スリップした車に追突されたという場合、基本的には追突車両に100%過失がありますが、「前方車両が急停止したような場合で後方車両が急ブレーキを踏まざるを得ず、結果、スリップしてコントロール不能となった」という場合、前方車両にも一定の過失が認められる可能性は否定できません。
玉突き事故の場合は、基本的には最初に追突した車両の責任が大きいとされています。この点はスリップ事故でも同じです。追突された前方車両にも急停止・スリップなどの異常が発生し、追突車両が衝突を避けることが容易ではなかったような場合には、前方車両にも一定の責任が生じる可能性があります。

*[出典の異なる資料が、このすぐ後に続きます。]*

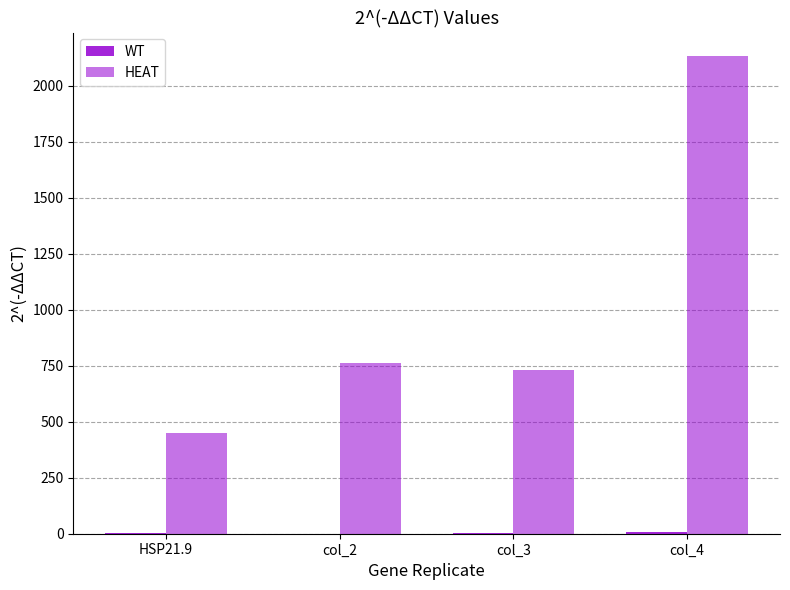

What is the label of the 4th bar from the right?

HSP21.9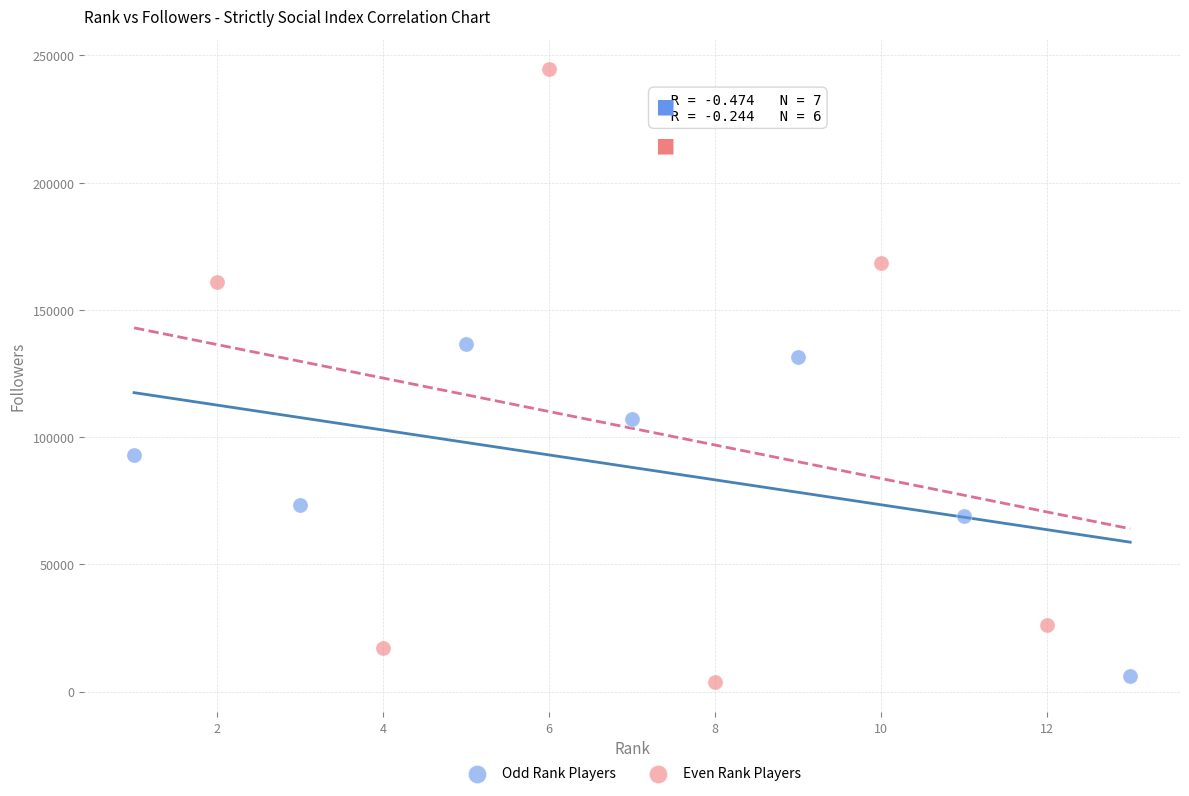

Which series has the widest spread of Y values?

Even Rank Players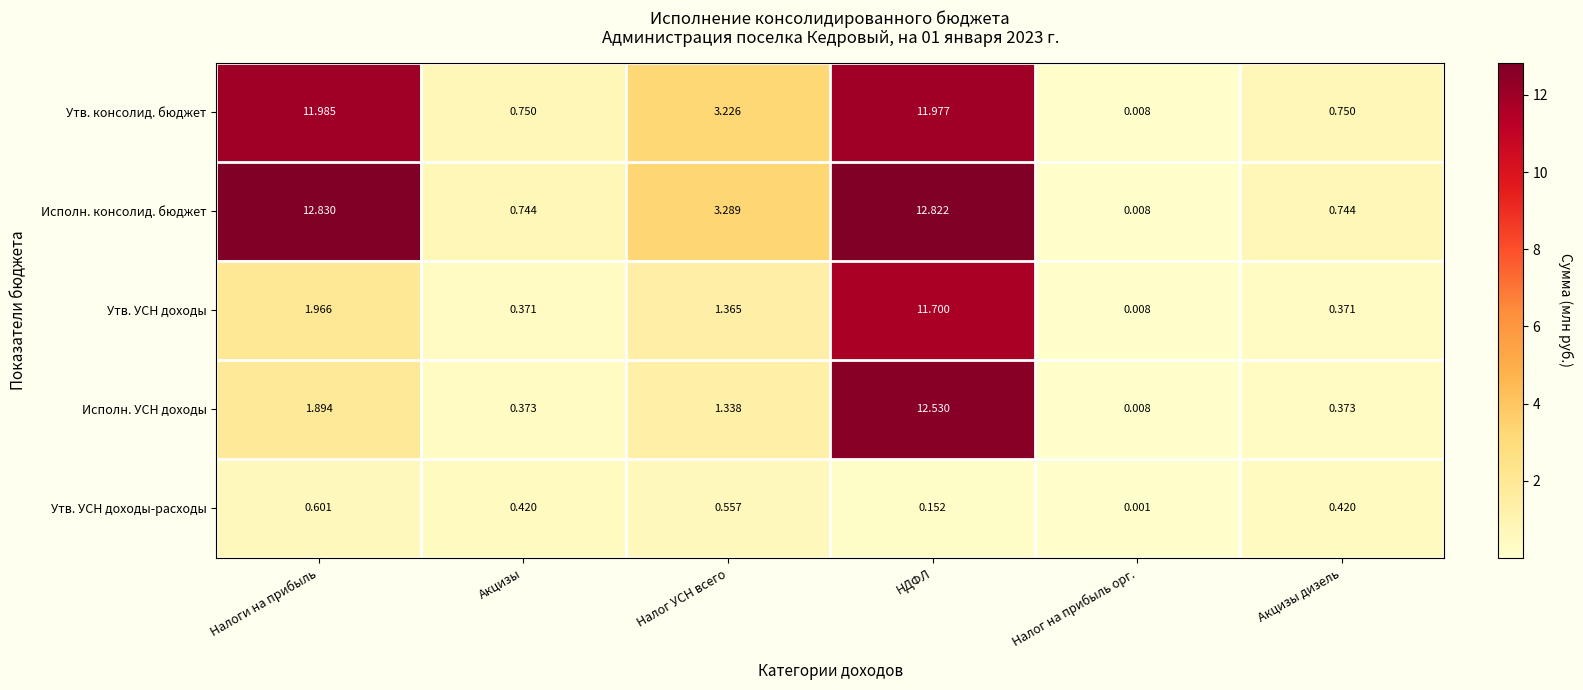

Which series has the largest range (max minus min)?

Исполн. консолид. бюджет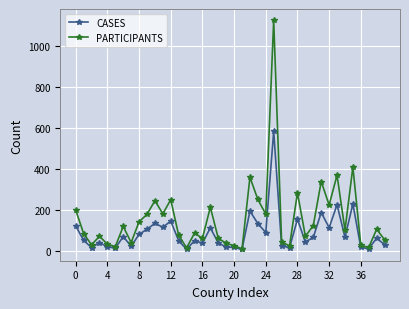

Rank the series by their average value, from lowest to highest.

CASES, PARTICIPANTS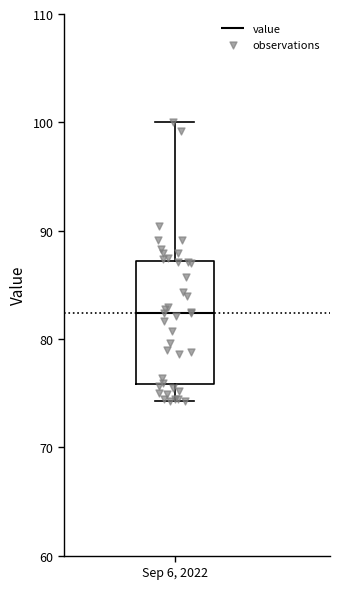

Read this box plot against the y-axis: the position of the median line, the range covered by the box, and the ends of both whiskers. The values are not printed on the chart, so give them approximately, as read against the axis.

median 82, box 76 to 87, whiskers 74 to 100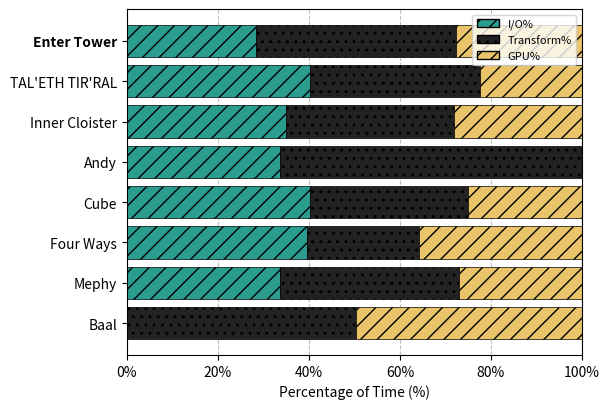

What is the total value across all series at Inner Cloister?

100.0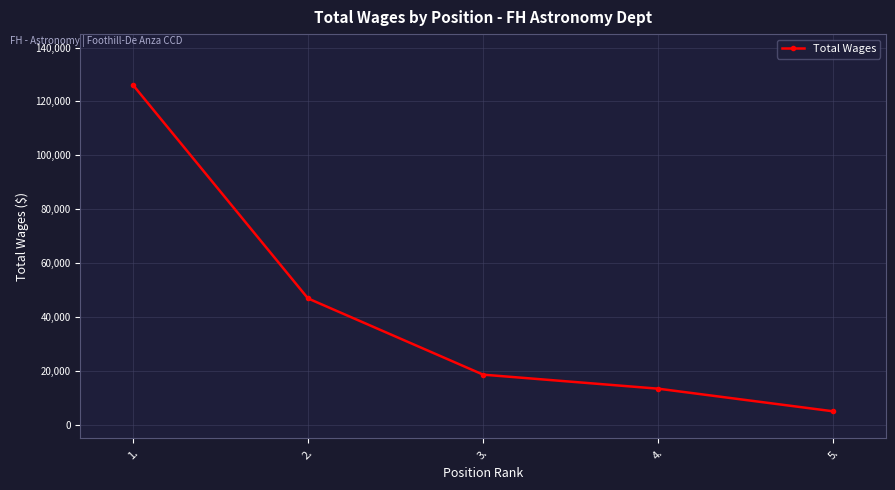

What is the difference between the values at 4. and 2.?

33523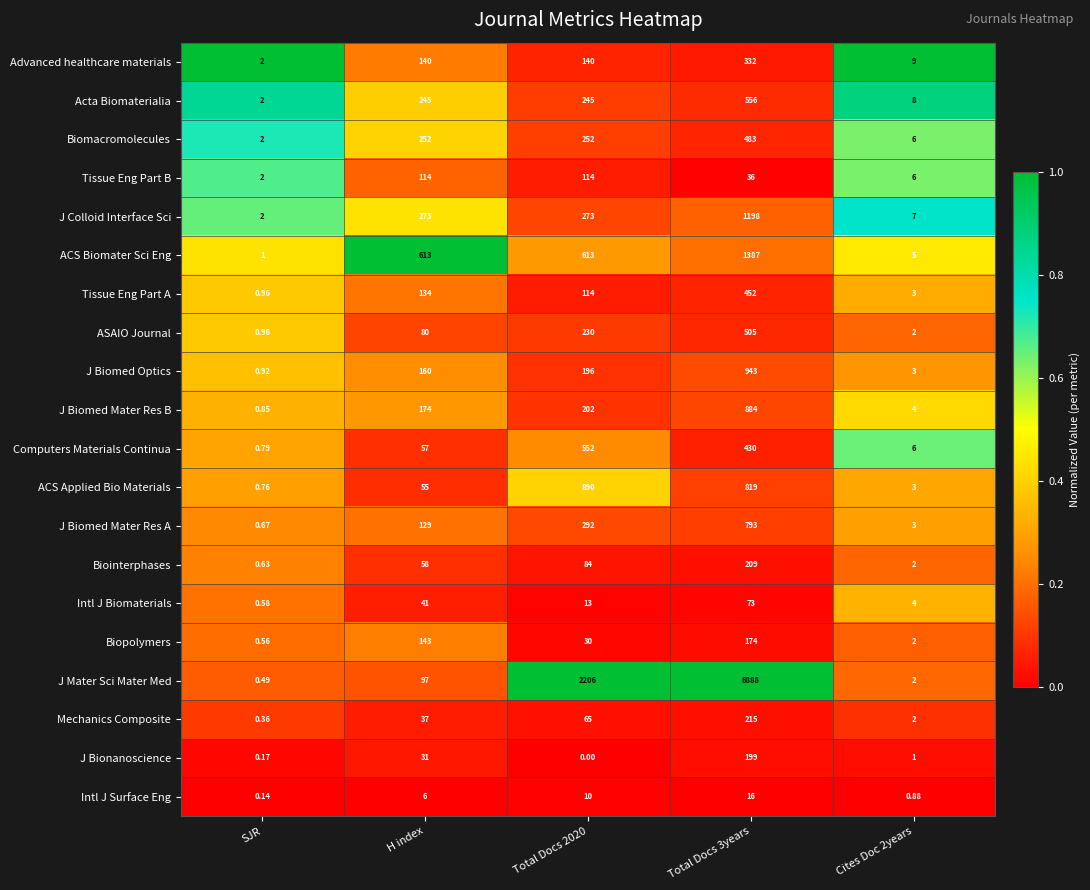

Which series has the largest range (max minus min)?

J Mater Sci Mater Med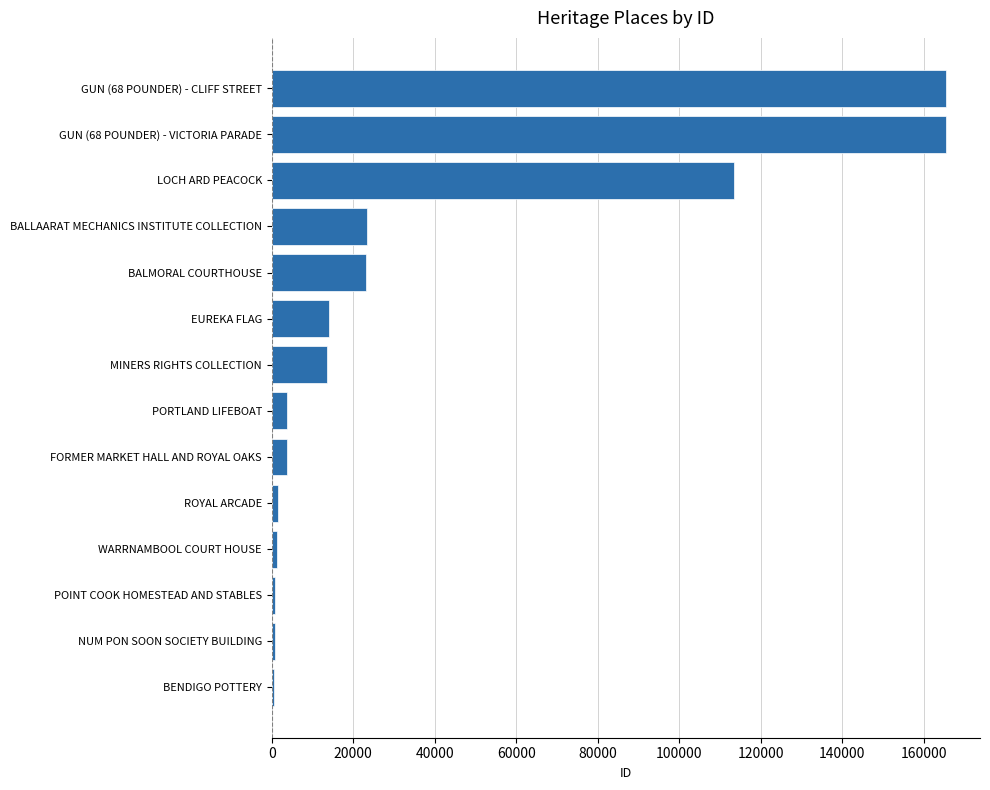

Is it true that the value at FORMER MARKET HALL AND ROYAL OAKS is 3664?

True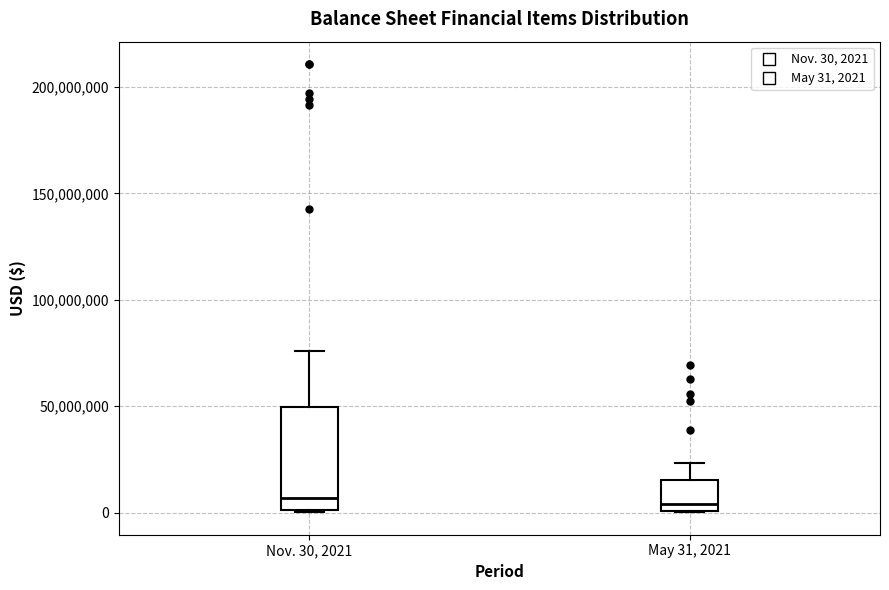

Reading left to right, transcribe this box plot: for each box, give where its median line is, the range the box spans, and where its two whiskers end, as read against the y-axis. The values are not printed on the chart, so give them approximately, as read against the axis.

Nov. 30, 2021: median 5000000, box 0 to 50000000, whiskers 0 to 75000000
May 31, 2021: median 5000000, box 0 to 15000000, whiskers 0 to 25000000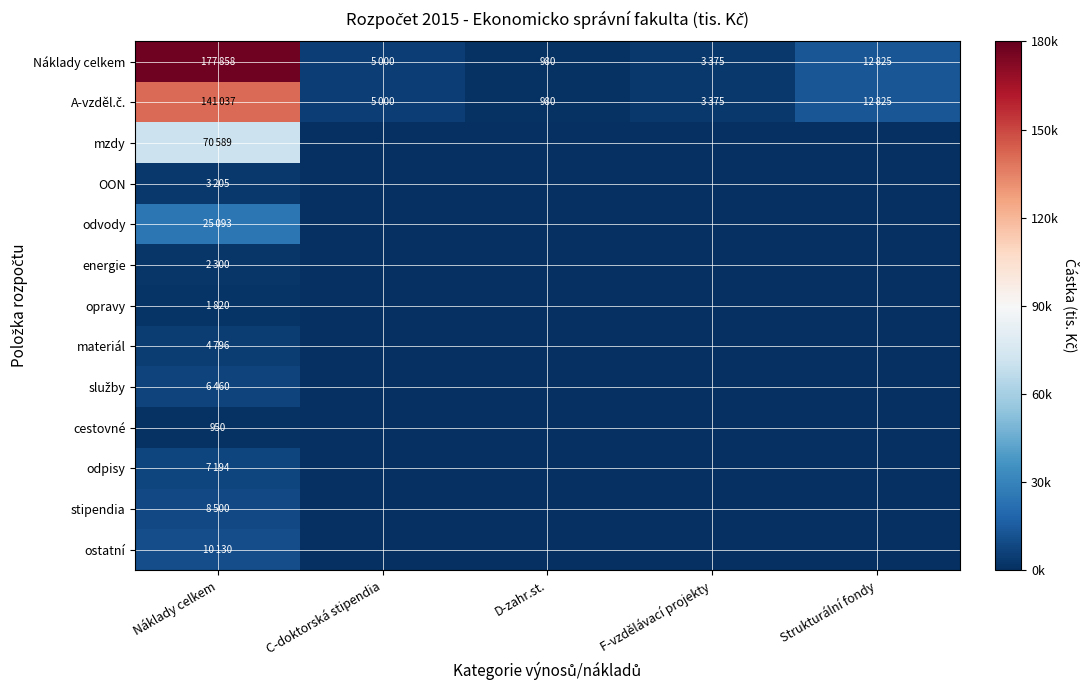

At which label does A-vzděl.č. reach its peak?

Náklady celkem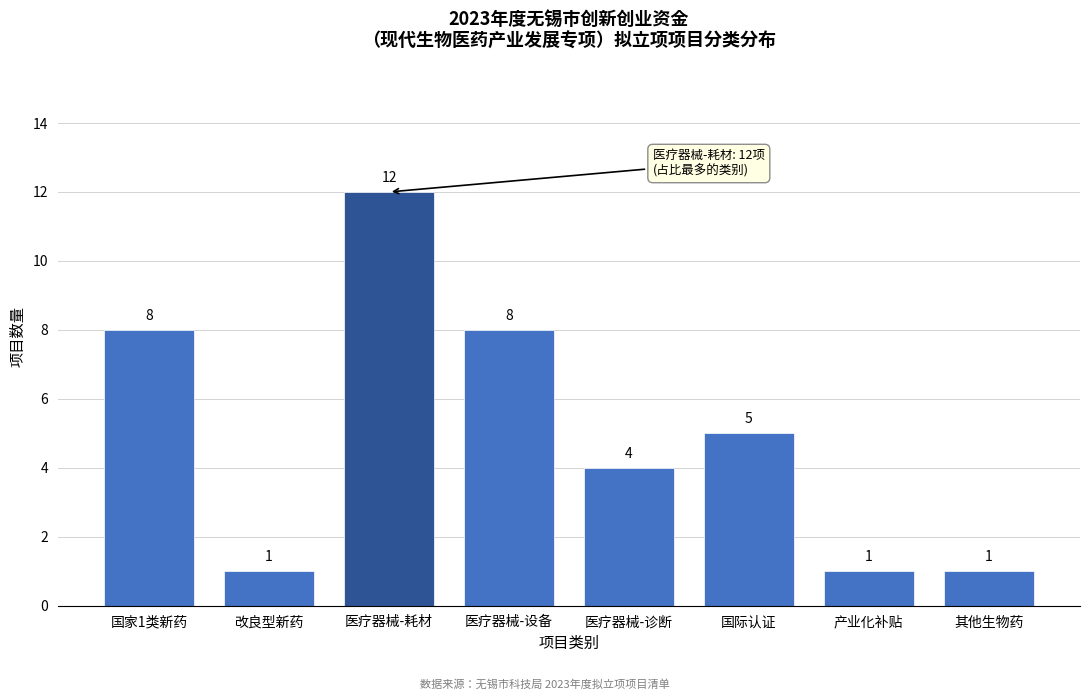

Reading left to right, list all the values displayed in this chart.

8	1	12	8	4	5	1	1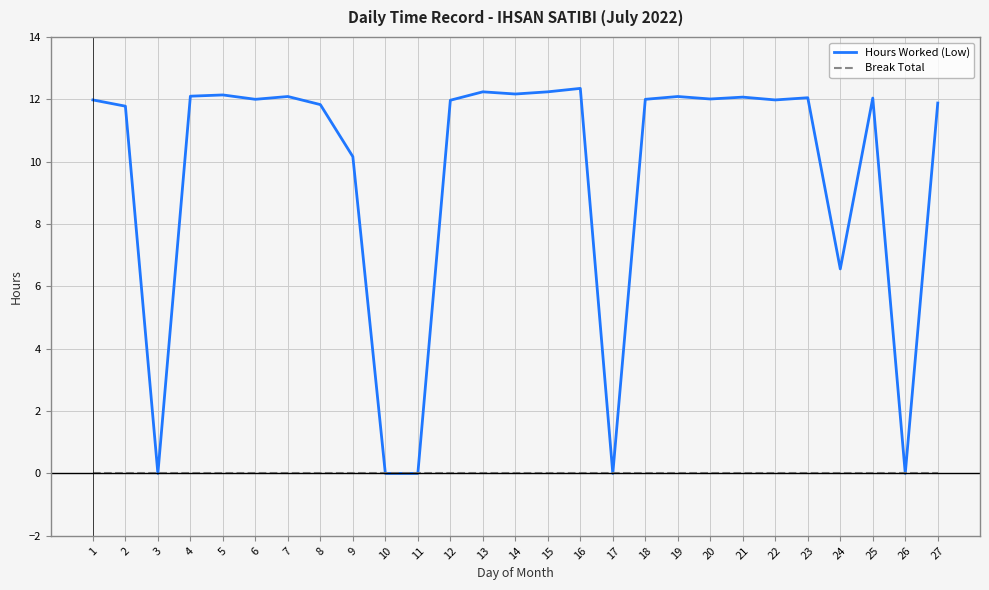

Between 8 and 26, which series saw the biggest shift?

Hours Worked (Low)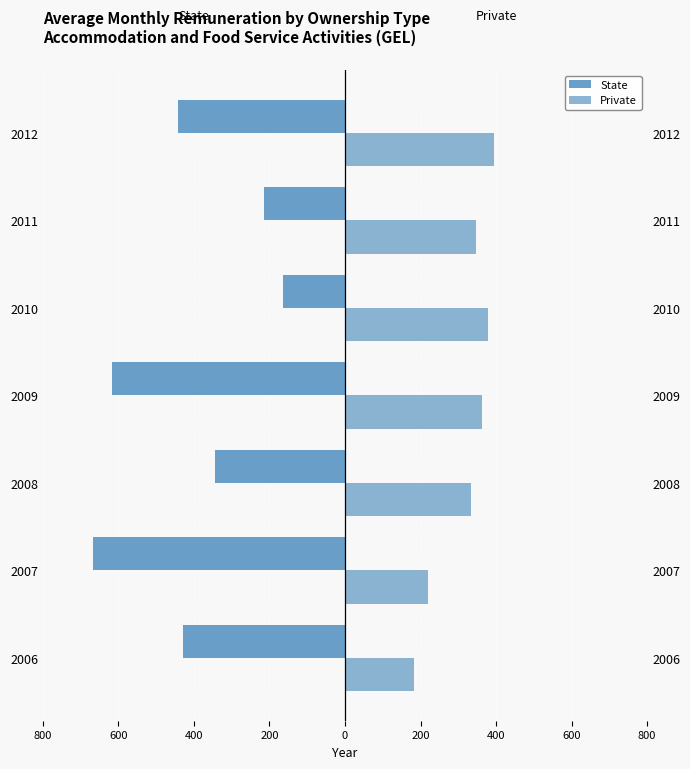

True or false: State has a value of -1072.9 at 2009.

False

また、追突車両に追突した後方車両は十分な車間を取っていなかった点に過失が認められるのが通常です。それぞれの過失割合がどの程度かはケースバイケースです。
例えばC車両が最初に追突したのであれば、基本はA、Bともに0、Cが100でしょうが、Bが最初に追突したのであればA0、B70、C30程度となるのが通常かと思われます。
この場合、バイクや自転車がスリップしてコントロール不能となり衝突したのであれば、基本的にはスリップした側の過失割合が大きいでしょう。ただ、当該スリップについて相手や第三者に原因がある場合は、それを踏まえて過失割合を検討する必要があります。
スリップ事故の過失割合については状況に応じて検討する必要があります。例えば以下のような点を検討するべきでしょう。
雪道やアイスバーン状態の道路で不用意にブレーキを踏めばスリップの原因となるのは常識です。そのため、スリップ事故の場合急ブレーキの有無については考慮要素の一つと言えそうです。
一般的に雪道を車で走行する場合、タイヤチェーンやスタッドレスタイヤなどのスリップ対策を行うべきは当然です。このような対策を講じているかどうかも考慮要素の一つでしょう。
前方車両が不用意に急停止したので追突したという場合でも、後方車両が十分な車間距離を取っていなかったり、走行速度が早すぎたりという場合は、前方車両の過失割合を主張するのは難しいかもしれません。
特に凍結路面や雪道では通常以上の車間距離を取るべきですし、走行速度も制限速度を下回る速度で走行するべき場合もあります。
例えば、スレッドタイヤであっても凍結路面では、時速40kmで走行した場合完全停止するまで78.7m必要です(参考:国土交通省 北陸地方整備局 長岡国道事務所)。このように、路面状態によっては通常以上に走行速度や車間距離に注意すべき場合もあります。
凍結した道路で急ブレーキをかけると、タイヤにロックがかかり、スリップを起こします。これが引き金となり、スリップ事故が起きることもあるのですが、減速するにはやはりブレーキをかけなければなりません。
まれに、急ブレーキをかけるのに迷いが出て、ブレーキの踏み込みが甘かったり、急ハンドルによってスリップを起こした車がスピンしたり、対向車線をはみ出したりして車道を塞いでしまうことがあります。
しかし、ブレーキをしっかりと踏み込み、ハンドル操作を誤らなければ、スピンすることはほぼありません。このような運転操作上の問題も過失割合の算定で考慮される可能性があります。
交通事故の態様によっては過失割合をシビアに争うことになる可能性もあります。過失割合が1割増減するだけで損害賠償の絶対額が大きく変動する可能性があります。過失割合に納得がいかない場合は、交通事故問題の得意な弁護士への相談を検討しても良いでしょう。
結局、スリップ事故に関わらず、交通事故の過失割合は事故の客観的状況を踏まえつつ、各当事者の予見可能性の有無・程度、結果回避可能性の有無・程度、結果への寄与の程度によって過失の有無・程度が定まります。
例えば、雪道の事故であれば、雪道で滑りやすくなっていることは運転手なら通常予見可能ですから、これを踏まえて適切な車間距離を取っていたかスピードを抑えていたか、スリップ対策を講じていたかなどが過失判断のポイントとなり得ます。